04 December 2009

WHAT WOMEN WANT

~ Top 10 Romantic Gestures ~

You're probably like me: those tests for alcoholism or irresistibilitiness?

"Tick 4/20 and you, my friendly stud, are hot stuff - except you're prolly too sloshed to get it up."

Am I right?

And you and me, we tick like 16, yeh?

And that's with cheating down? Admit it, you God's gift to babes and the bottle.

So these top romantic gestures:

  1. Cover her eyes and lead her to a lovely surprise
    • I've done that in my time. Not with Current Adorée but I'd spot the moment if it arose
  2. Whisk her away somewhere exciting for the weekend
    • I would, I would! But her weekends belong to her family
  3. Write a song or poem about her
    • Yes, indeed, big tick there on both fronts. She's even made one of my songs the door chime on the family mansion.
  4. Tell her that she is the most wonderful woman you have ever met
    • I do that, too, ad suam nauseam . But she's terribly sweet and pretends it sounds new each time.
  5. Run her a relaxing bath after she has had a bad day at work
    • Crois moi, I yearn to fill her Badedas'd tub with perfumèd petals from maman's prize Rosa x illyrica Demetrii .

      [In re rosa : See endless thread of intello-botanic comments between Jimbo and me]

      Minor Problemo: I'm not sure she actually soils her slender nail-bitten fingers with 'work'.

      Minorer Prob': her salle-de-bain  is indeed spacious and decked with the latest mod conneries, but I still think I'd get in the way of her burly husband as he busied himself with his own toiletries.

      But I'll try asking him next time the two of us are jostling for position round sa belle femme, competing for who gets to soap her supple back. V good suggestion!

  6. Send her a romantic text or email, or leave a loving note around the house
    • Dude, my days consist of nothing else. Of course, we have to make sure the cleaner finds the note before hubby does.

- SUPPLIED DATA
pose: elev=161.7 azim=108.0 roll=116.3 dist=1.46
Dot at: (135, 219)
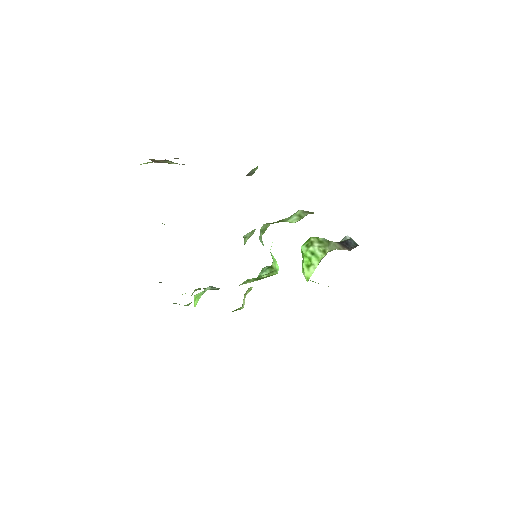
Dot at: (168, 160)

- PROBLEM STATEMENT
Transcribe the blog post about romantic gestures in full, reproducing every word and line without changes. Rely only on the blog post about romantic gestures and ignore the data.

- WRITTEN SOLUTION
04 December 2009

WHAT WOMEN WANT

~ Top 10 Romantic Gestures ~

You're probably like me: those tests for alcoholism or irresistibilitiness?

"Tick 4/20 and you, my friendly stud, are hot stuff - except you're prolly too sloshed to get it up."

Am I right?

And you and me, we tick like 16, yeh?

And that's with cheating down? Admit it, you God's gift to babes and the bottle.

So these top romantic gestures:

  1. Cover her eyes and lead her to a lovely surprise
    • I've done that in my time. Not with Current Adorée but I'd spot the moment if it arose
  2. Whisk her away somewhere exciting for the weekend
    • I would, I would! But her weekends belong to her family
  3. Write a song or poem about her
    • Yes, indeed, big tick there on both fronts. She's even made one of my songs the door chime on the family mansion.
  4. Tell her that she is the most wonderful woman you have ever met
    • I do that, too, ad suam nauseam . But she's terribly sweet and pretends it sounds new each time.
  5. Run her a relaxing bath after she has had a bad day at work
    • Crois moi, I yearn to fill her Badedas'd tub with perfumèd petals from maman's prize Rosa x illyrica Demetrii .

      [In re rosa : See endless thread of intello-botanic comments between Jimbo and me]

      Minor Problemo: I'm not sure she actually soils her slender nail-bitten fingers with 'work'.

      Minorer Prob': her salle-de-bain  is indeed spacious and decked with the latest mod conneries, but I still think I'd get in the way of her burly husband as he busied himself with his own toiletries.

      But I'll try asking him next time the two of us are jostling for position round sa belle femme, competing for who gets to soap her supple back. V good suggestion!

  6. Send her a romantic text or email, or leave a loving note around the house
    • Dude, my days consist of nothing else. Of course, we have to make sure the cleaner finds the note before hubby does.